Although some industries have been slow to adopt robots, there has been a rise in automation worldwide. In the United States, industrial robot installations grew at a 10.28 percent Compound Annual Growth Rate (CAGR) over the last decade, increasing from 15,170 in 2008 up to 40,373 in the year 2018. Most U.S. automation is in manufacturing, and that accounted for 82.3 percent of the industrial robots in the entire U.S. industry in 2018.
A higher standard of living can come from more wages, lower prices of goods and services, and a more comprehensive range of services and products. The growth in labor productivity, measured in the output of an hour, is the factor that causes these changes to happen. It combines three elements: improvements in the quality of labor, increases in capital, and the Total Factor Productivity (TFP) is also referred to by the term multi-factor productivity.
The improvement in the quality of work results from more education and training of employees. Capital boosts productivity by investing in computers, robotics, automation, and other output equipment.
Here, for example, keeping the education and efficiency of workers constant regardless of the equipment employing them increases their productivity and efficiency, and the TFP remains elevated. Robots have undoubtedly made the “machine” component more efficient. Although the human element of factories stays the same, the increased efficiency of robotics leads to more productivity increases.
Gross Domestic Product Development
It is not surprising that GDP increases with the increase in productivity. In December 2018, an article by Georg Graetz of Uppsala University and Guy Michaels of the London School of Economics entitled “Robots at work” looked at the effects robotics had on the economy.
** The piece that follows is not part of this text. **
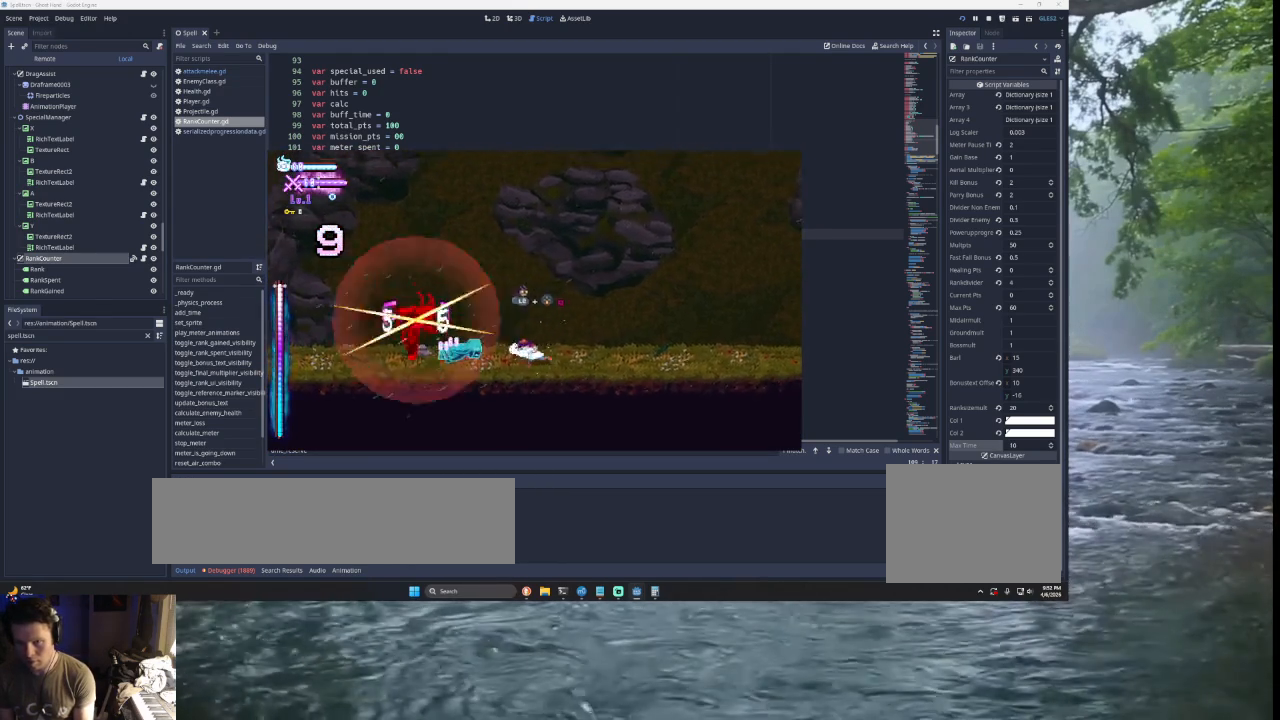
{"buttons": ["TRIANGLE"], "left_stick": "left", "right_stick": "center", "events": [[100, "TRIANGLE", "down"], [467, "left_stick", "left"]]}
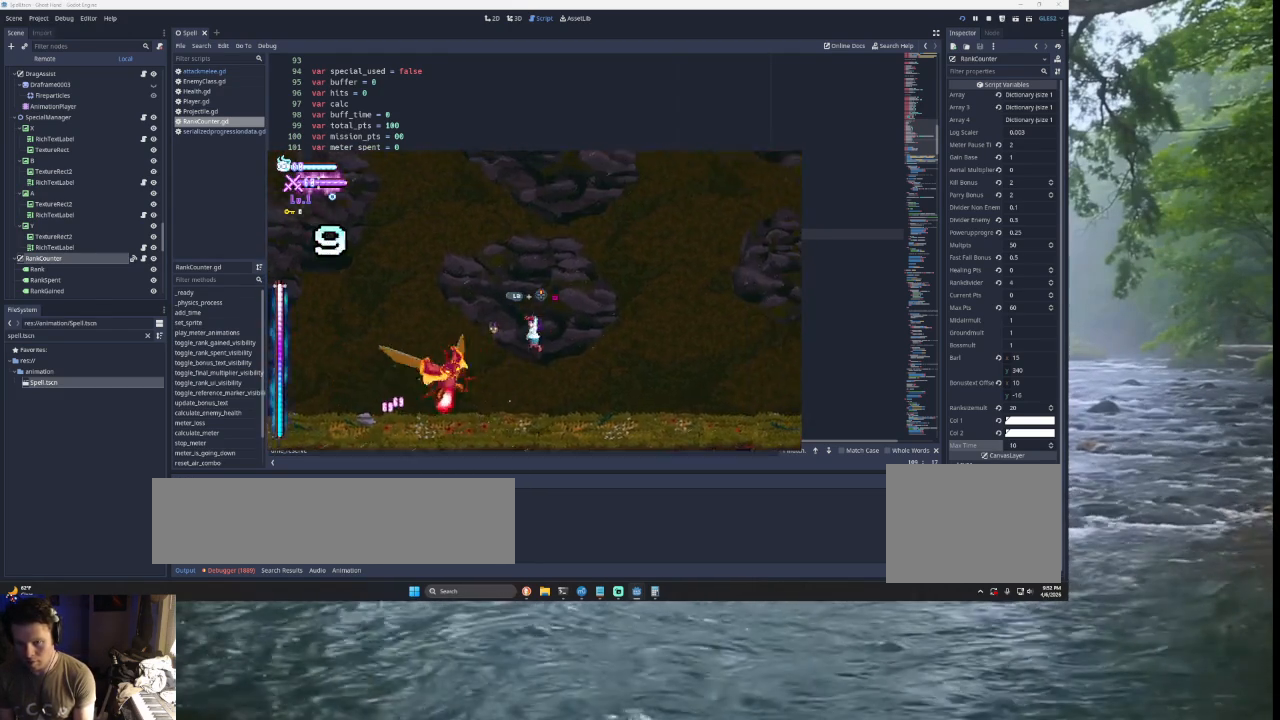
{"buttons": [], "left_stick": "center", "right_stick": "center", "events": [[267, "left_stick", "down-right"], [333, "L2", "down"], [333, "SQUARE", "down"], [400, "left_stick", "center"], [433, "SQUARE", "up"], [467, "L2", "up"], [467, "TRIANGLE", "up"]]}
They examined their study of the United States and 16 other countries and looked at various data over 15 years, which ended in 2007. Graetz and Michaels discovered that, on average, across 17 countries, the growing usage of industrial robots increased the annual GDP growth by 0.36 percent. They compared this significant growth to the rise in productivity from the beginning of the 20th century due to steam technology.
Many people don’t realize that robotics has created new lucrative positions that need skilled people. While it’s fundamental that robotics replace lower-skilled workers and automate tasks they do, robots and automation are creating work that focuses workers on jobs with more excellent value. For instance, robots can do menial tasks like raw material sorting, transporting, and stocking in manufacturing. However, more skilled tasks like quality-related that humans are better adept at can be accomplished by experienced workers.
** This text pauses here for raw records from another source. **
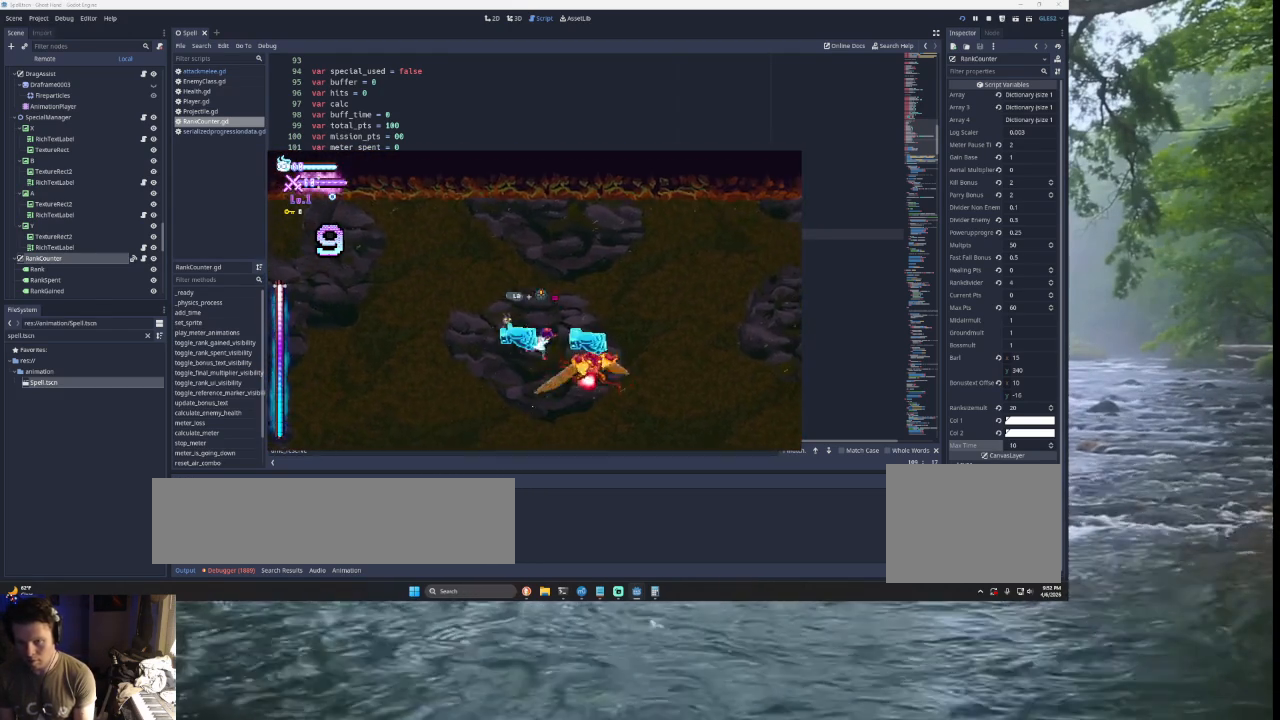
{"buttons": [], "left_stick": "left", "right_stick": "center", "events": [[100, "left_stick", "right"], [400, "left_stick", "left"]]}
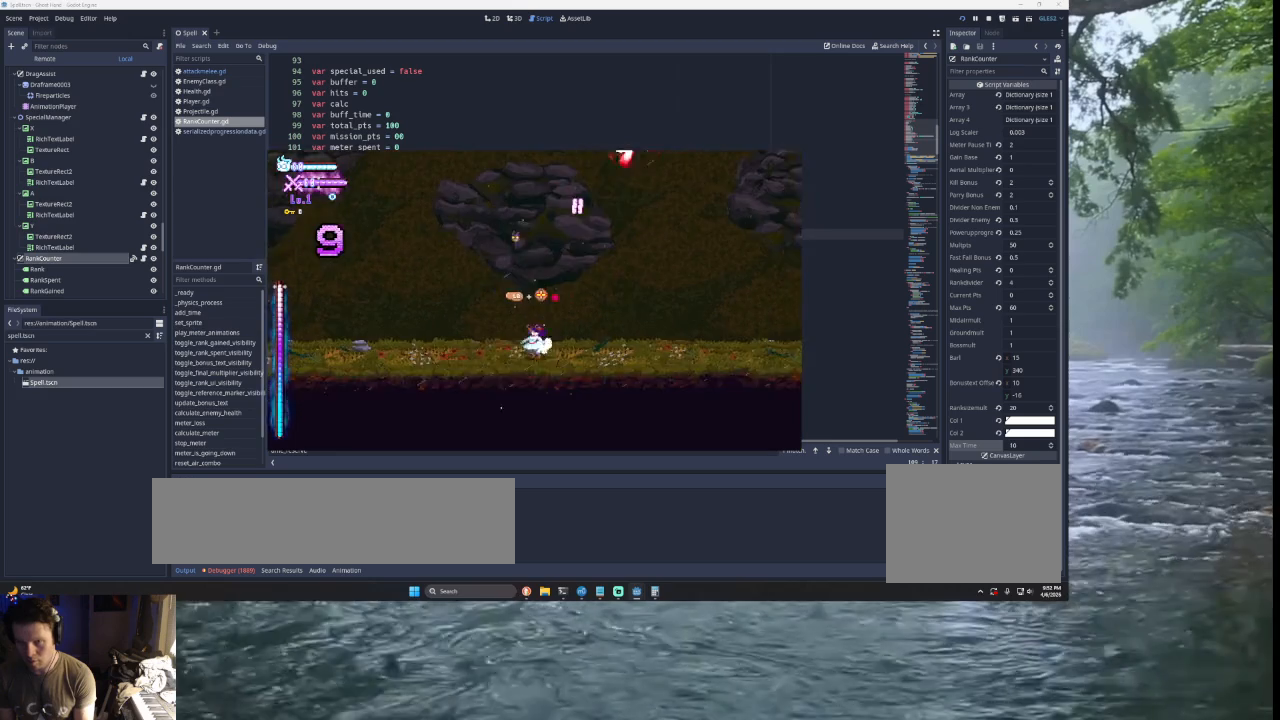
{"buttons": [], "left_stick": "right", "right_stick": "center", "events": [[367, "left_stick", "center"], [467, "left_stick", "right"]]}
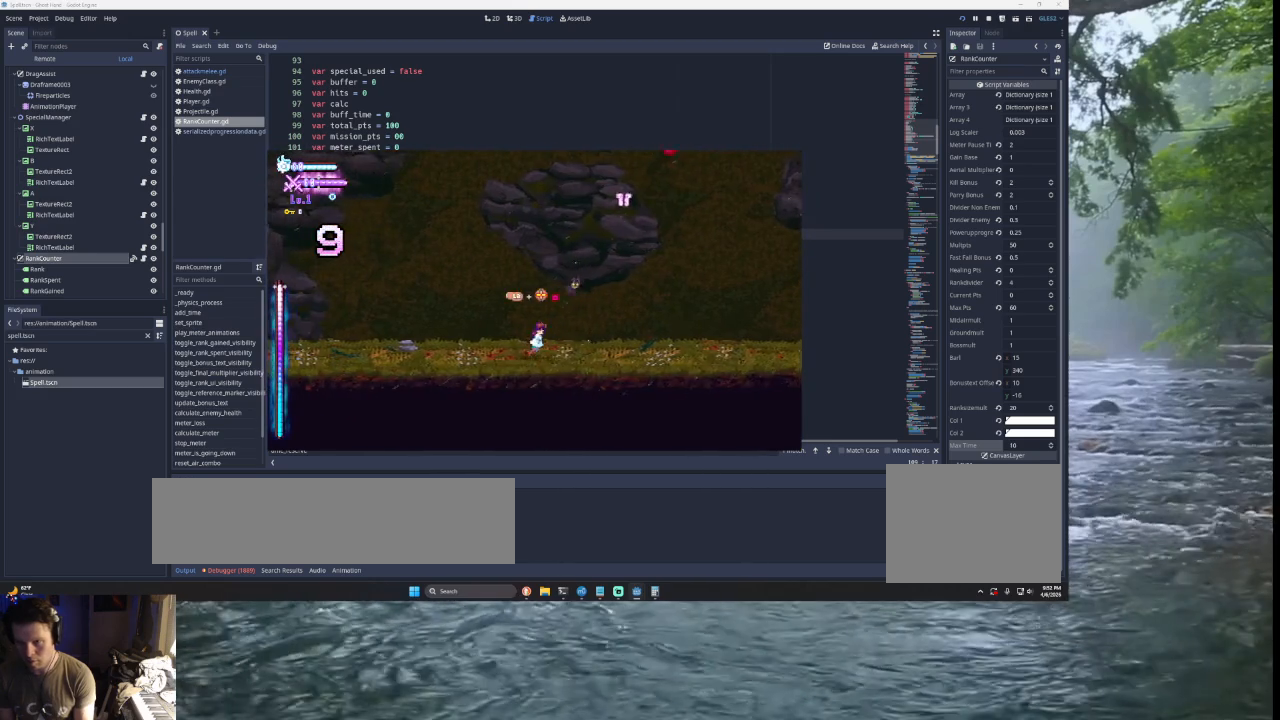
{"buttons": [], "left_stick": "right", "right_stick": "center", "events": []}
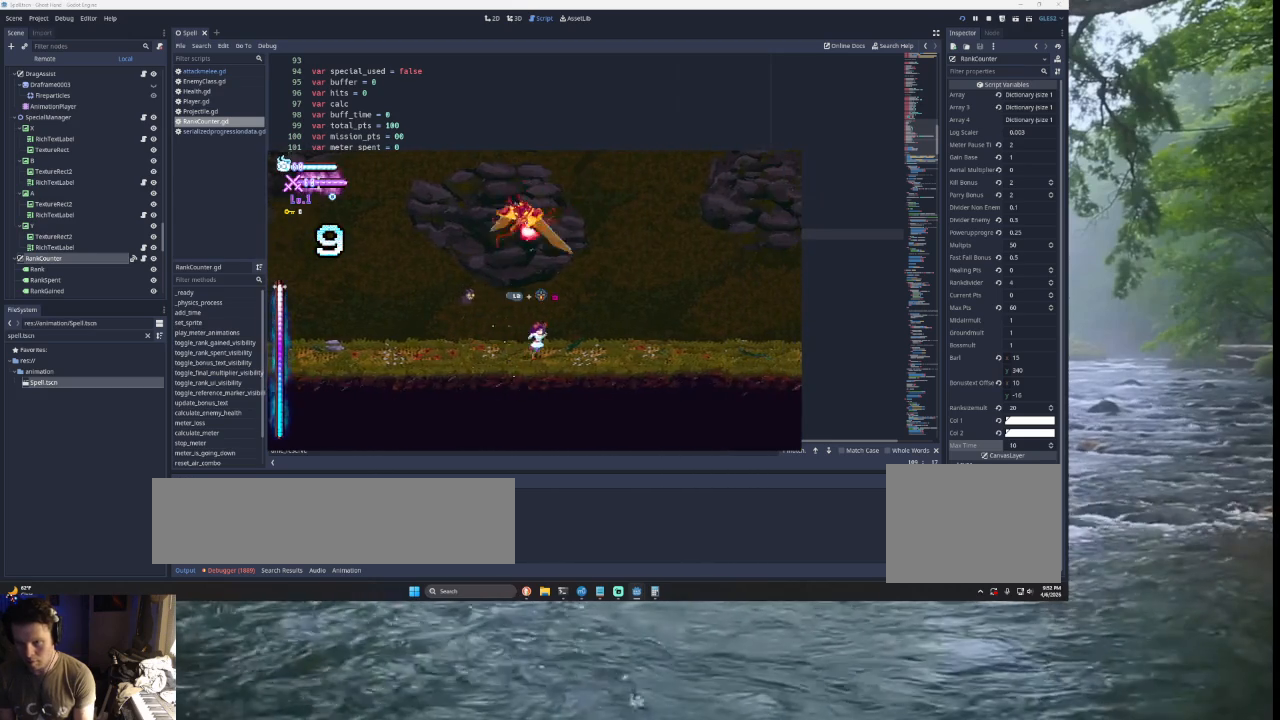
{"buttons": [], "left_stick": "right", "right_stick": "center", "events": [[200, "L2", "down"], [200, "TRIANGLE", "down"], [200, "left_stick", "left"], [267, "SQUARE", "down"], [300, "left_stick", "center"], [333, "TRIANGLE", "up"], [367, "L2", "up"], [367, "SQUARE", "up"], [400, "left_stick", "right"]]}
Although it is the case that robots and automation are removing whole categories of work across various industries, there is never a better time to seek better-paying, more skilled jobs as long as they are competent and educated to fill the roles.
With the rapid growth of Artificial Intelligence (AI) technology, robotic automation is expanding and deepening. If the learning capacity of robots is higher than human capital, it will not be steady growth in the economic system. The economy will likely exhibit a sustained growth pattern.
Balancing human and robotic automation, The rate of change in production per capita, wealth per capita, and the number of robots per capita will continue to increase. There is a perfect robot investment ratio that will maximize the growth rate. Manufacturers shouldn’t increase their investments in robots. The way to enhance the ability of robots to learn is equally important.